Linear Regression in Go - Part 3

In the previous posts we talked about how to predict a continuous value using a linear function and a way to measure the error given a matrix of test data and a hypothesis set of values theta.

In this post we’re describing a function that will converge the vector theta to its optimal values (or local minimum) which is called gradient descent.

Just to keep things simple, let’s assume we have a vector $\theta$ with just 2 dimensions (slope and intercept values of a simple line). If we plot the graph of $\theta_0$ , $\theta_1$ and the result of the cost function we’ll have something like:

Cost Function Graph

Given any random starting point $\langle\theta_0,\theta_1\rangle$ if we calculate the partial derivative of the function we’ll have a direction pointing away from the local minimum, so we can move a step closer ( $\alpha$ ) toward the opposite direction. This is our gradient descent in mathematical terms:

$\theta_j := \theta_j - \alpha \frac{\partial}{\partial \theta_j} J(\theta_0, \theta_1)$

The step we take every iteration toward the local minimum $\alpha$ is called learning rate (or sometimes step size ). For now let’s assume we use a fixed value and the same is for the number of iterations we need to perform in order to get to the local minimum.
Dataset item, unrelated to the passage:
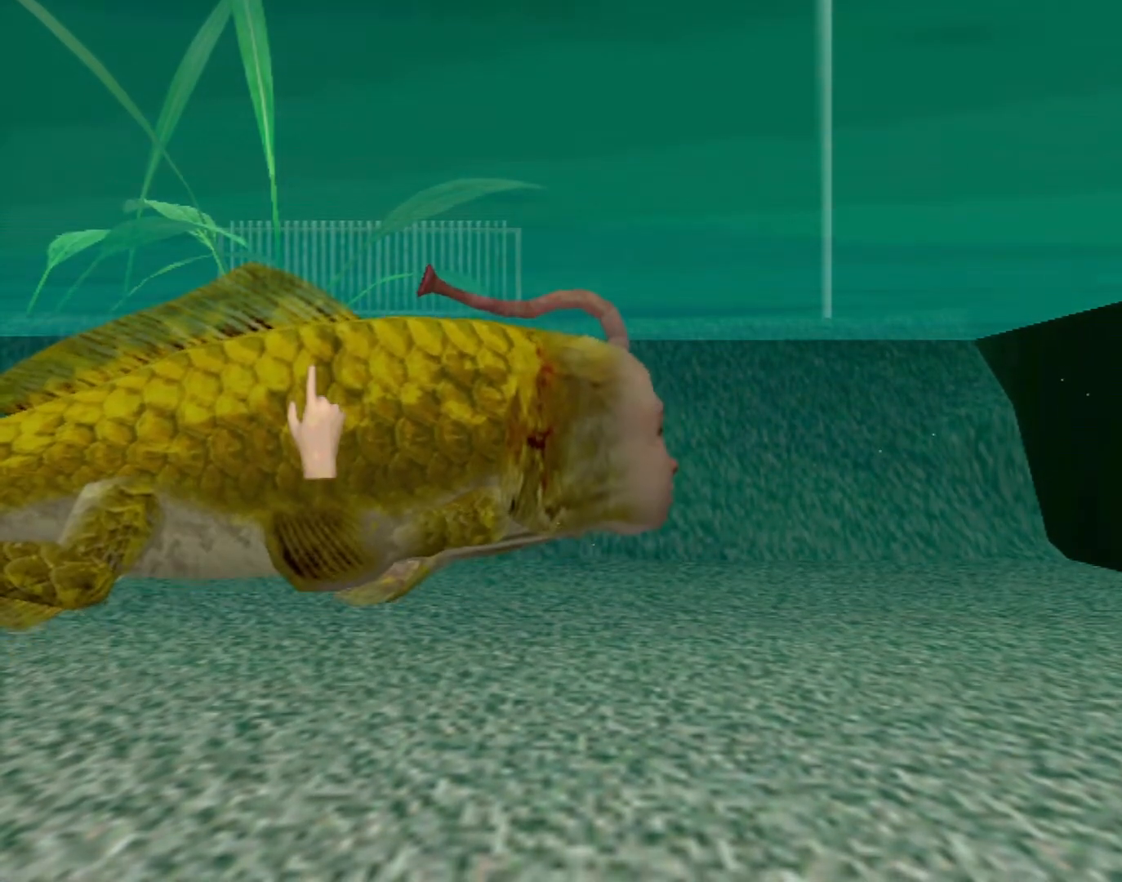
{"buttons": ["A"], "left_stick": "center", "events": [[50, "A", "down"]]}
Deriving this formula results in the following:

\begin{align*} \text{repeat until convergence: } \lbrace & \\ \theta_0 := & \theta_0 - \alpha \frac{1}{m} \sum\limits_{i=1}^{m}(h_\theta(x_{i}) - y_{i}) \\ \theta_1 := & \theta_1 - \alpha \frac{1}{m} \sum\limits_{i=1}^{m}\left((h_\theta(x_{i}) - y_{i}) x_{i}\right) \\ \rbrace & \end{align*}

or in a more general way (if we assume $x_0^{(i)}=1$ ):

\begin{align*} & \text{repeat until convergence:} \; \lbrace \\ \; & \theta_j := \theta_j - \alpha \frac{1}{m} \sum\limits_{i=1}^{m} (h_\theta(x^{(i)}) - y^{(i)}) \cdot x_j^{(i)} \; & \text{for j := 0..n} \\ & \rbrace \end{align*}

But what we want to implement is a vectorized version of that formula, which is:

$\theta := \theta - \frac{\alpha}{m} X^{T} (X\theta - \vec{y})$

Again, using vectors, the result is much more readable and easier to implement. We can finally get to our actual go implementation:

// m = Number of Training Examples
// n = Number of Features
m, n := X.Dims()
h := mat64.NewVector(m, nil)
new_theta := mat64.NewVector(n, nil)
partials := mat64.NewVector(n, nil)

for i := 0; i < numIters; i++ {
        h.MulVec(X, new_theta)
        for el := 0; el < m; el++ {
            val := (h.At(el, 0) - y.At(el, 0)) / float64(m)
            h.SetVec(el, val)
        }
        partials.MulVec(X.T(), h)

        // Update theta values
        for el := 0; el < n; el++ {
            new_val := new_theta.At(el, 0) - (alpha * partials.At(el, 0))
            new_theta.SetVec(el, new_val)
        }
}

h is a ~~Dense Matrix~~ Vector and numIters is a constant int. You can find the full implementation here, and tests here.

A good visual explanation is in the following video by prof. Alexander Ihler:

Edit (feb 6 2016): I’ve fixed the code so now h and new_theta are of type Vector instead of DenseMatrix.